DATA SECTION below:

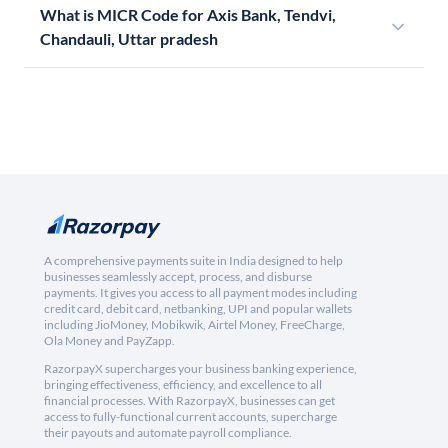
What is MICR Code for Axis Bank, Tendvi,
Chandauli, Uttar pradesh
A comprehensive payments suite in India designed to help
businesses seamlessly accept, process, and disburse
payments. It gives you access to all payment modes including
credit card, debit card, netbanking, UPI and popular wallets
including JioMoney, Mobikwik, Airtel Money, FreeCharge,
Ola Money and PayZapp.
RazorpayX supercharges your business banking experience,
bringing effectiveness, efficiency, and excellence to all
financial processes. With RazorpayX, businesses can get
access to fully-functional current accounts, supercharge
their payouts and automate payroll compliance.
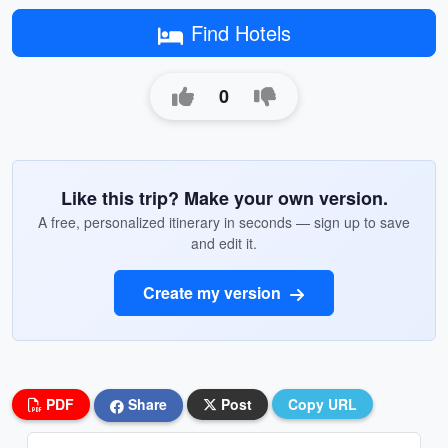
Find Hotels
0
Like this trip? Make your own version.
A free, personalized itinerary in seconds — sign up to save
and edit it.
Create my version
PDF
Share
Post
Copy URL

End of DATA SECTION.

ASSIGNMENT. Copy out the text of all the records, swapping "RazorpayX" for "Razorpay X" wherever it occurs and changing nothing else. Leave the pictures out.

TASK RESPONSE.
What is MICR Code for Axis Bank, Tendvi,
Chandauli, Uttar pradesh
A comprehensive payments suite in India designed to help
businesses seamlessly accept, process, and disburse
payments. It gives you access to all payment modes including
credit card, debit card, netbanking, UPI and popular wallets
including JioMoney, Mobikwik, Airtel Money, FreeCharge,
Ola Money and PayZapp.
Razorpay X supercharges your business banking experience,
bringing effectiveness, efficiency, and excellence to all
financial processes. With Razorpay X, businesses can get
access to fully-functional current accounts, supercharge
their payouts and automate payroll compliance.
Find Hotels
0
Like this trip? Make your own version.
A free, personalized itinerary in seconds — sign up to save
and edit it.
Create my version
PDF
Share
Post
Copy URL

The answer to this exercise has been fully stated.